Melting face art philosophy
Through his art, Maxim asks the questions: How does the artist look today compared to the past? How has he changed in the course of art history? “My goal was to find the modern artist, the artist from our time. What does it mean to be an artist these days? I was wondering,” Maxim says.
…my art is about the artist himself…
He further adds that nobody knows a young artist who repeatedly suffers from depression or who sacrifices his life to create his art.
Maxim further points out the fact that many of today’s artists focus on subjects that artists dealt with thousands of years ago, namely female beauty, and death and paradise. “What is left for modern artists?” Maxim wonders. “Everything seems to have been said, all styles are exhausted, maybe that’s why the themes have to be redefined and interpreted.”
Artistic influences
For Maxim Fomenko, Picasso comes first, then Matisse, Renoir, Malewitsch, De Kooning, and Warhol. In addition to the artists from the past, some contemporary artists inspire him again and again.

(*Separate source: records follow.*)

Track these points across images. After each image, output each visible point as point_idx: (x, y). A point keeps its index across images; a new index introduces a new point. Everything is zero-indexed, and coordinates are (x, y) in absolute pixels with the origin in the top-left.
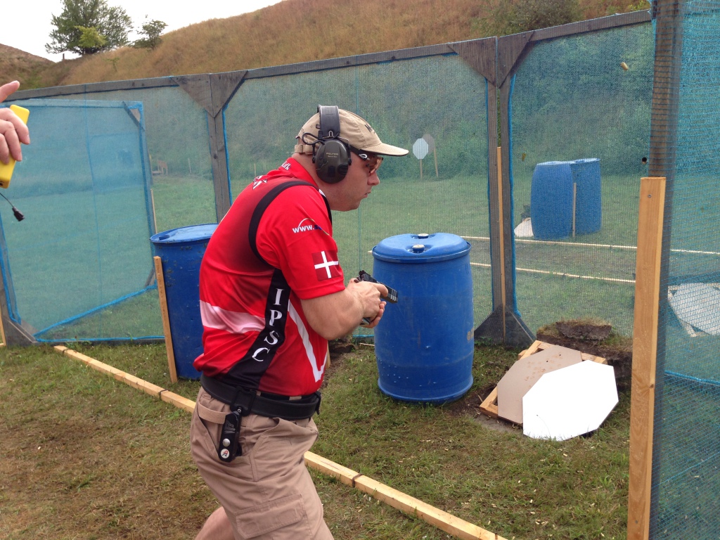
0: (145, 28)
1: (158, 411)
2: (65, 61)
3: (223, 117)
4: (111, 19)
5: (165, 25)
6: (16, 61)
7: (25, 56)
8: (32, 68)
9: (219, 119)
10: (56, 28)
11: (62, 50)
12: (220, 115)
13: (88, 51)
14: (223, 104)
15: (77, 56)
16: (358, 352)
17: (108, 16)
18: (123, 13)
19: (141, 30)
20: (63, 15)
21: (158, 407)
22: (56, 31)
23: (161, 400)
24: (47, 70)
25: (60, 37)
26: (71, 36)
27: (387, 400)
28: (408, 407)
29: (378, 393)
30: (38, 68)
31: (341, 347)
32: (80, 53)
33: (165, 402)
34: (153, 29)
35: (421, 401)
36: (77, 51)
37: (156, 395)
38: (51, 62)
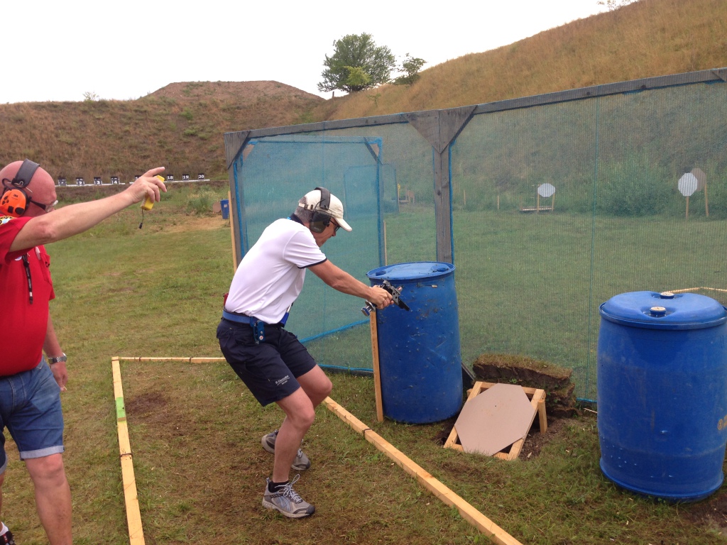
0: (405, 66)
1: (360, 450)
2: (334, 99)
3: (449, 154)
4: (376, 58)
5: (424, 62)
7: (301, 94)
8: (306, 104)
9: (446, 155)
10: (328, 68)
12: (447, 152)
13: (355, 88)
14: (450, 140)
15: (345, 93)
16: (580, 418)
17: (374, 56)
18: (388, 53)
19: (401, 67)
21: (361, 446)
23: (364, 438)
24: (319, 107)
25: (331, 76)
26: (340, 76)
27: (609, 486)
28: (635, 500)
29: (599, 475)
30: (311, 105)
31: (561, 411)
33: (367, 442)
34: (412, 66)
35: (652, 496)
37: (361, 432)
38: (323, 99)
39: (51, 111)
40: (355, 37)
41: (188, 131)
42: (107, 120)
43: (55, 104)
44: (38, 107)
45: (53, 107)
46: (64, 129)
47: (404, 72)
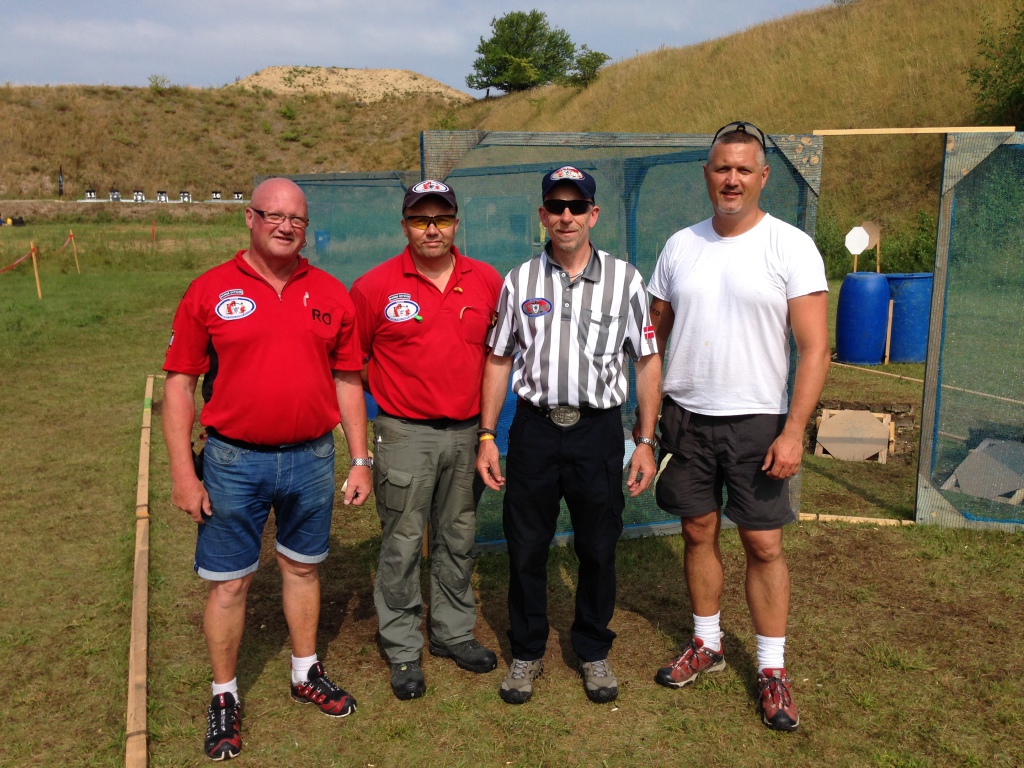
4: (548, 47)
5: (609, 58)
6: (434, 96)
7: (444, 91)
10: (483, 56)
17: (546, 43)
18: (565, 40)
19: (577, 64)
20: (493, 40)
32: (505, 90)
34: (589, 62)
36: (503, 87)
39: (105, 98)
41: (287, 133)
42: (180, 113)
43: (111, 90)
45: (109, 93)
46: (121, 123)
47: (577, 71)
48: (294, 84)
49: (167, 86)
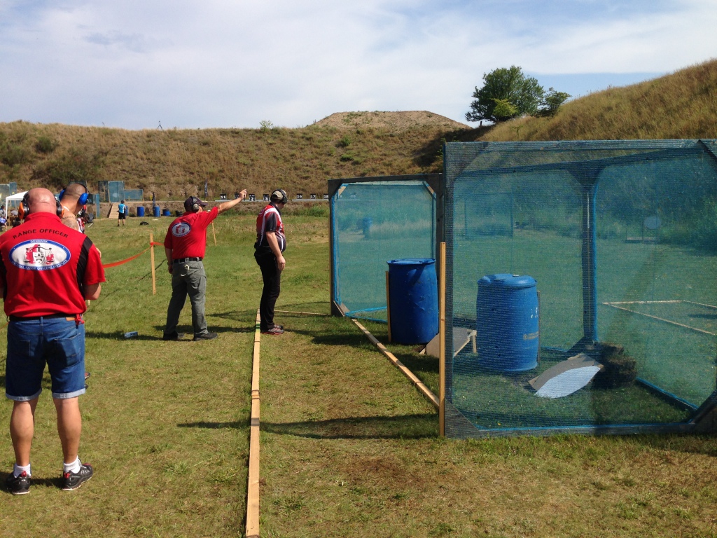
0: (547, 100)
2: (481, 128)
4: (524, 90)
6: (443, 127)
8: (455, 133)
10: (477, 99)
11: (479, 118)
13: (502, 118)
15: (491, 123)
17: (522, 88)
18: (536, 84)
20: (485, 89)
22: (478, 103)
24: (466, 135)
25: (479, 107)
26: (488, 107)
32: (494, 121)
34: (557, 100)
36: (491, 119)
38: (470, 128)
39: (233, 137)
40: (504, 71)
41: (345, 155)
42: (278, 145)
43: (237, 131)
44: (223, 132)
45: (235, 133)
46: (242, 152)
47: (546, 106)
48: (351, 123)
49: (271, 127)
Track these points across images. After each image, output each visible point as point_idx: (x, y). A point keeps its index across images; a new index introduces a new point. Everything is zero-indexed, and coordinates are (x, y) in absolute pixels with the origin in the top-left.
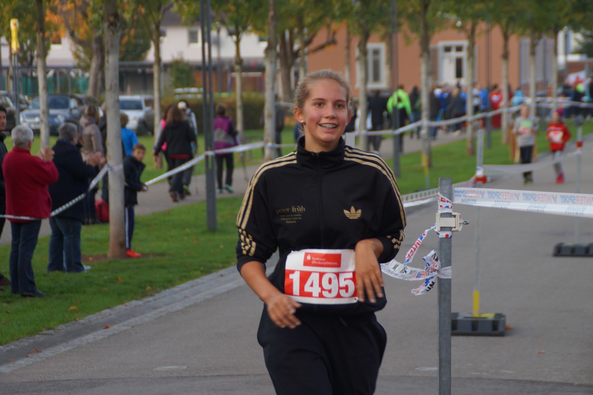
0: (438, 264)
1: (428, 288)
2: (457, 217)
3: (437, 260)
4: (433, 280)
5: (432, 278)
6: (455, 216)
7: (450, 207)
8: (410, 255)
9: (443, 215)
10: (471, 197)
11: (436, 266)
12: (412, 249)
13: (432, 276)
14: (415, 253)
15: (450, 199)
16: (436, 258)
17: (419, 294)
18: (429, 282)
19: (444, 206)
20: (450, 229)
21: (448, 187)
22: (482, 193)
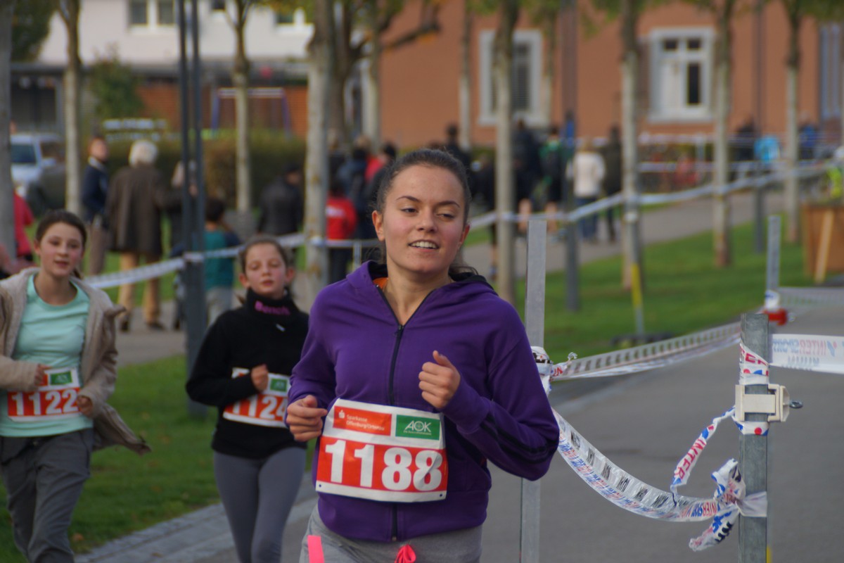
0: (740, 488)
1: (720, 535)
2: (777, 393)
3: (738, 479)
4: (731, 519)
5: (727, 515)
6: (773, 392)
7: (764, 372)
8: (684, 469)
9: (748, 389)
11: (736, 492)
12: (687, 457)
13: (728, 511)
14: (693, 465)
15: (764, 357)
16: (737, 474)
17: (701, 548)
18: (721, 524)
19: (752, 371)
20: (764, 416)
21: (759, 333)
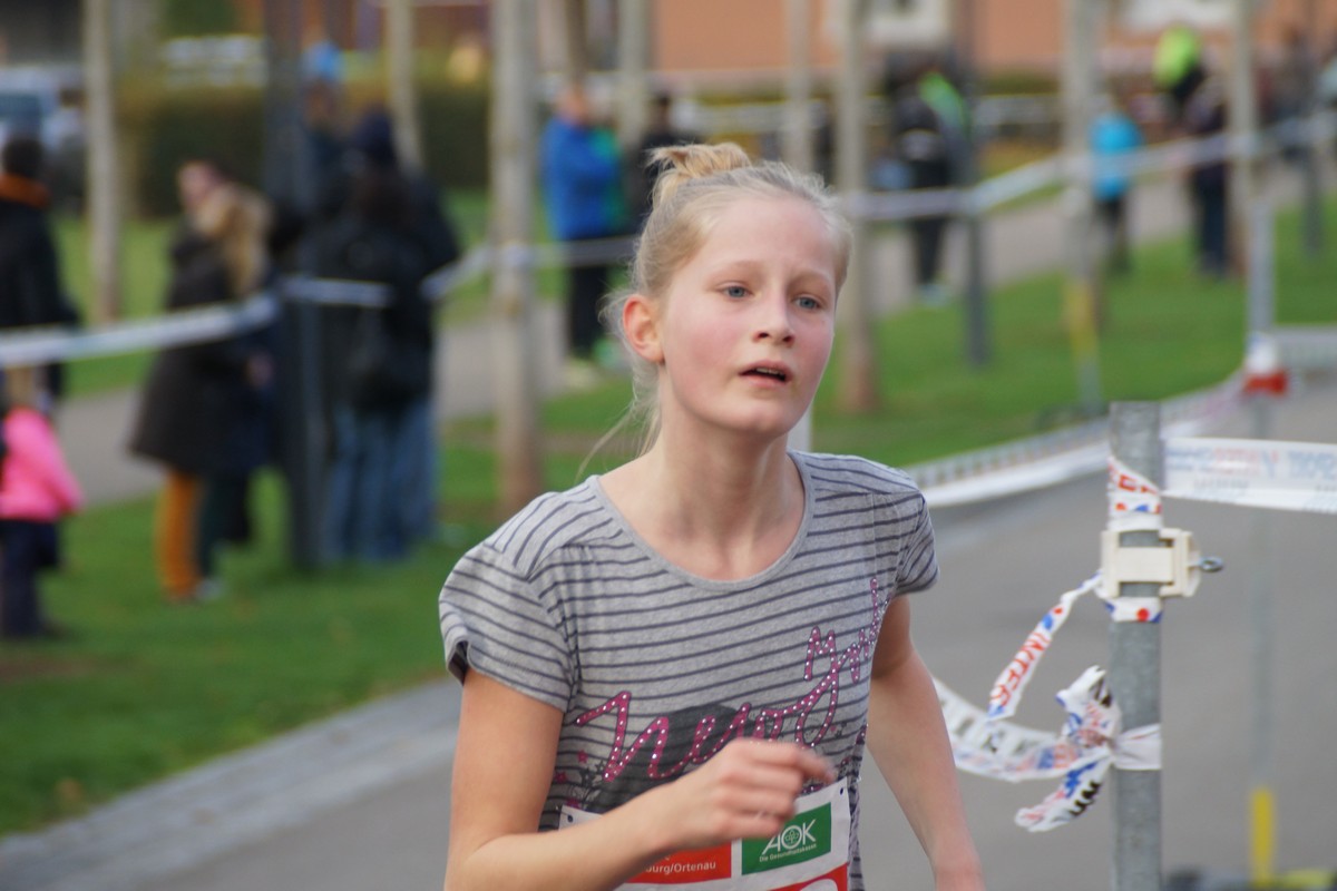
0: (1110, 718)
1: (1078, 803)
2: (1177, 545)
3: (1107, 702)
4: (1097, 775)
5: (1090, 766)
6: (1169, 543)
7: (1153, 509)
8: (1009, 687)
9: (1127, 539)
10: (1229, 472)
11: (1105, 726)
12: (1015, 666)
13: (1091, 760)
15: (1153, 481)
16: (1103, 694)
17: (1044, 826)
18: (1079, 783)
19: (1131, 506)
20: (1153, 587)
21: (1142, 437)
22: (1271, 459)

Among them is the British artist David Hockney. His brightly colored pictures influence the coloring of Maxim’s paintings. “Thanks to him my pictures are brighter, more colorful, and clearer,” says Maxim.
Memorable experience
Maxim’s greatest experience as an artist was when he visited the Belvedere Museum in Vienna, where one of his pictures (from his series of pictures that he dedicated to Picasso) was exhibited in a large, bright room next to Picasso’s real pictures.